» **GOAL OF THE EXERCISE**:
Count the lines of the material below that contain the string "لبنان", and give only that number.
SUPPLIED RECORDS section start
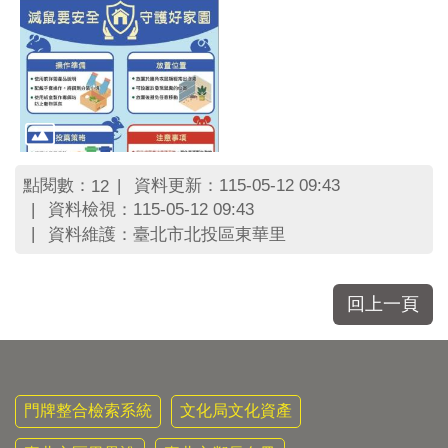
區
里
界
說
臺
北
市
鄰
點閱數：
資料更新：115-05-12 09:43
12
長
資料檢視：115-05-12 09:43
名
冊
資料維護：臺北市北投區東華里
回上一頁
門牌整合檢索系統
文化局文化資產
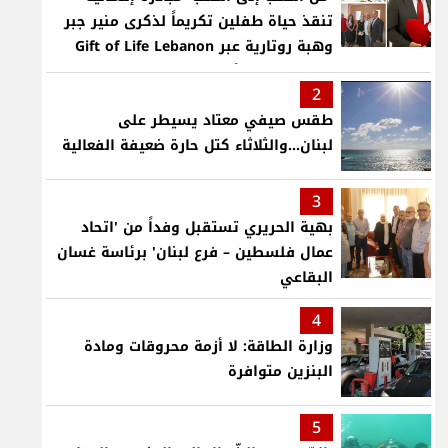
تنقذ حياة طفلين تكريماً لذكرى منير جبر
وهبة روتارية عبر Gift of Life Lebanon
لعمليات قلب لأطفال في مستشفى حمود
2
الجامعي
طقس صيفي معتاد يسيطر على
لبنان...والثلاثاء كتل حارة ضعيفة الفعالية
3
بهية الحريري تستقبل وفداً من 'اتحاد
عمال فلسطين – فرع لبنان' برئاسة غسان
البقاعي
4
وزارة الطاقة: لا أزمة محروقات ومادة
البنزين متوافرة
5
SUPPLIED RECORDS section end
» **COMPLETED TASK**:
2